The Calcutta High Court on Friday, that only the widow has the right over a dead man’s sperm, rejecting a father’s appeal that he be given his only son’s sperm preserved in a Delhi sperm bank, reported the Times of India.
Moving to the high court in March 2020, the father claimed that his daughter-in-law refused to allow him to get her husband’s sperm. He feared that if the sperm was destroyed or unused, during the two-year period of agreement with the hospital sperm bank, “they are going to lose their clan.”

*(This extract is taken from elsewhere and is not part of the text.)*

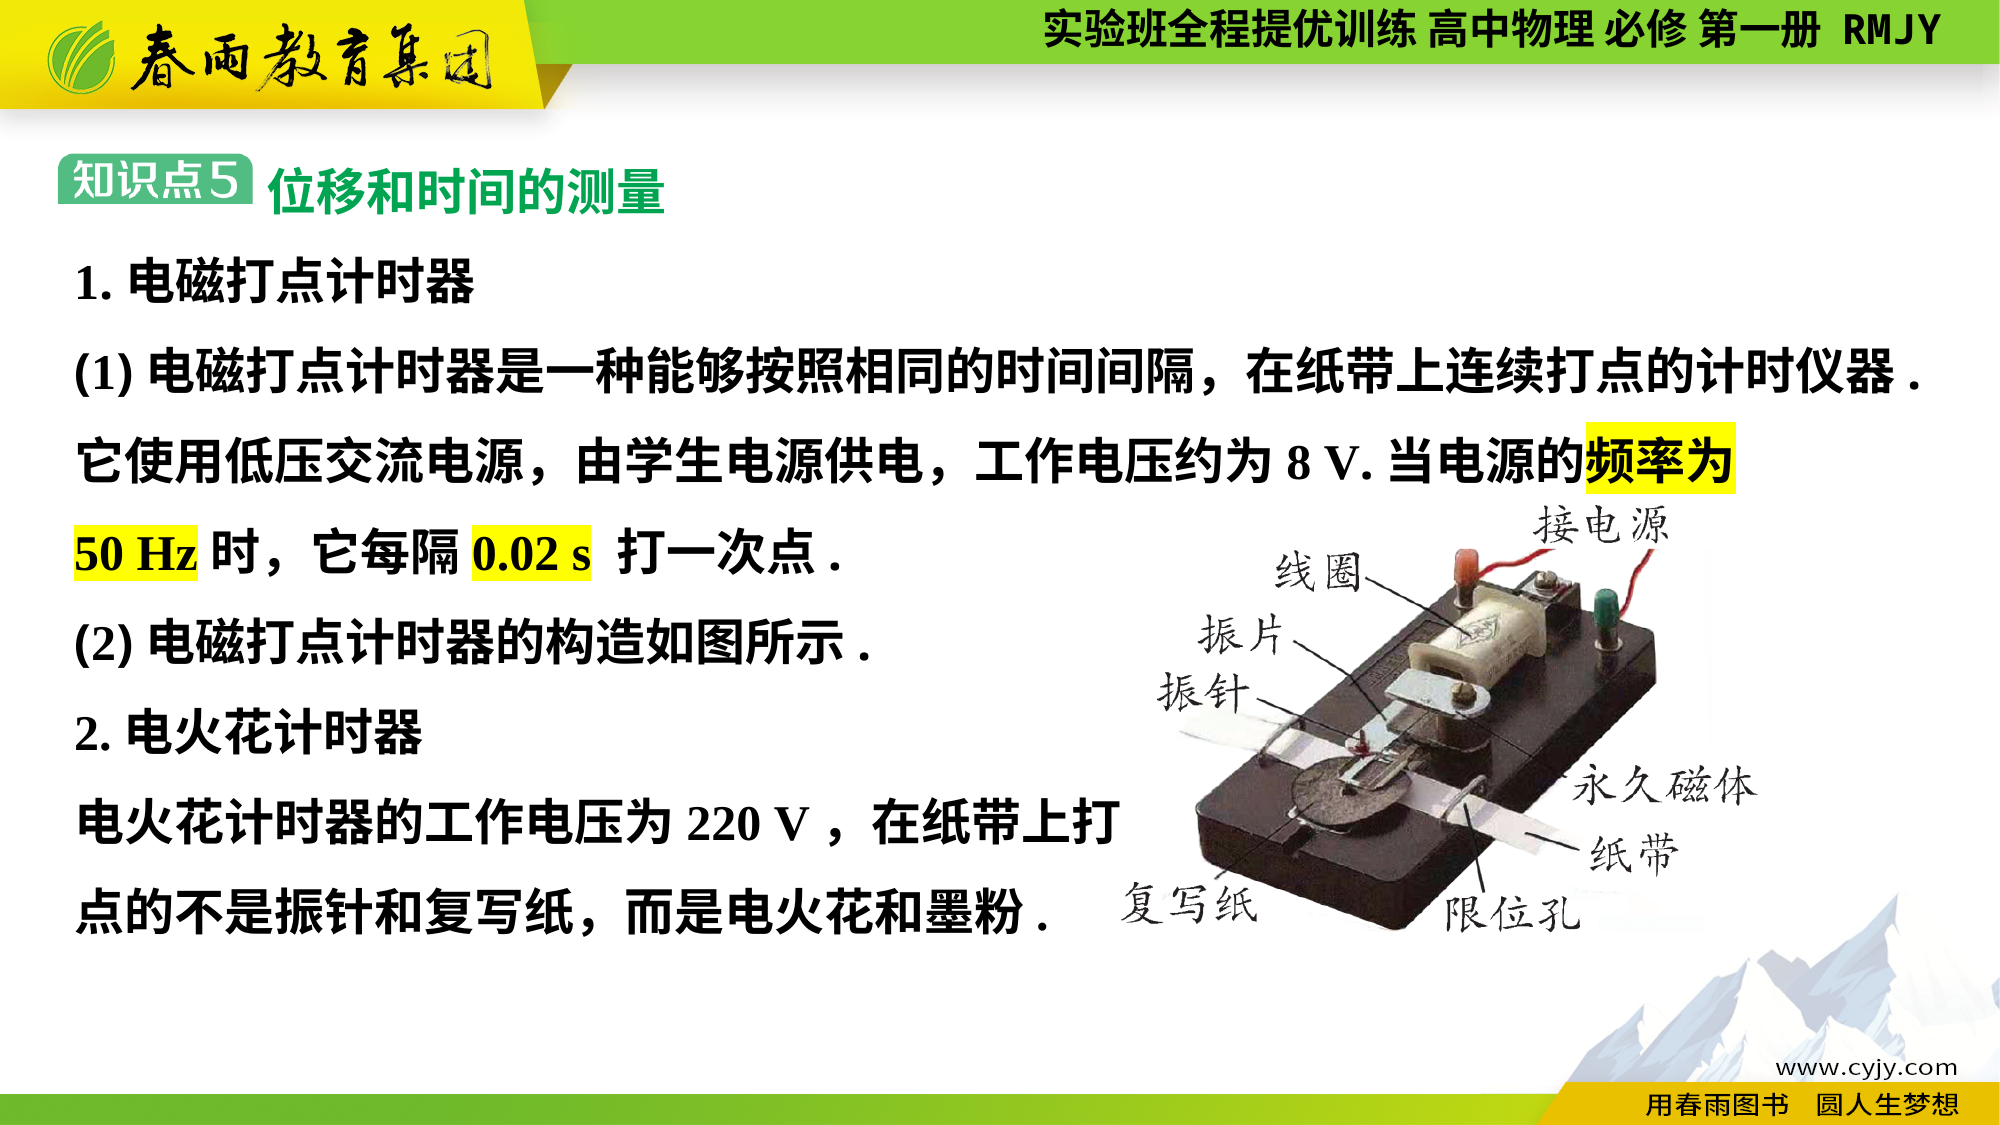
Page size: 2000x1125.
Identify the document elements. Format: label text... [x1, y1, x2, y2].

Justice Sabyasachi Bhattacharyya said, “The petitioner does not have any fundamental right to such permission, merely by dint of his father-son relationship with the deceased.”
According to the order, since the man was married when he died, the sperm preserved at the Delhi hospital “belonged to the deceased” and that “the only other person, apart from the deceased, having any right to it is his wife.”
It said the “father-son relationship of the petitioner and the deceased does not entail any such right of the petitioner to the progeny of his son.” Adding that the right “espoused by the petitioner for himself is illusory and nonexistent.”
According the father, his son, who was a Delhi University doctorate, suffered from thalassemia. He married a Delhi resident in October 2015 following medical opinion and moved to Midnapore in West Bengal a few months later to work in a college there. He passed away suddenly in 2018.
Following his death, the parents asked the sperm bank to not destroy their son’s sperms during the agreement period. However, the bank wrote back, saying that only the wife has the right to decide any further usage of the sperms.
The father moved to court after their pleas to the wife for a no-objection certificate were not acknowledged.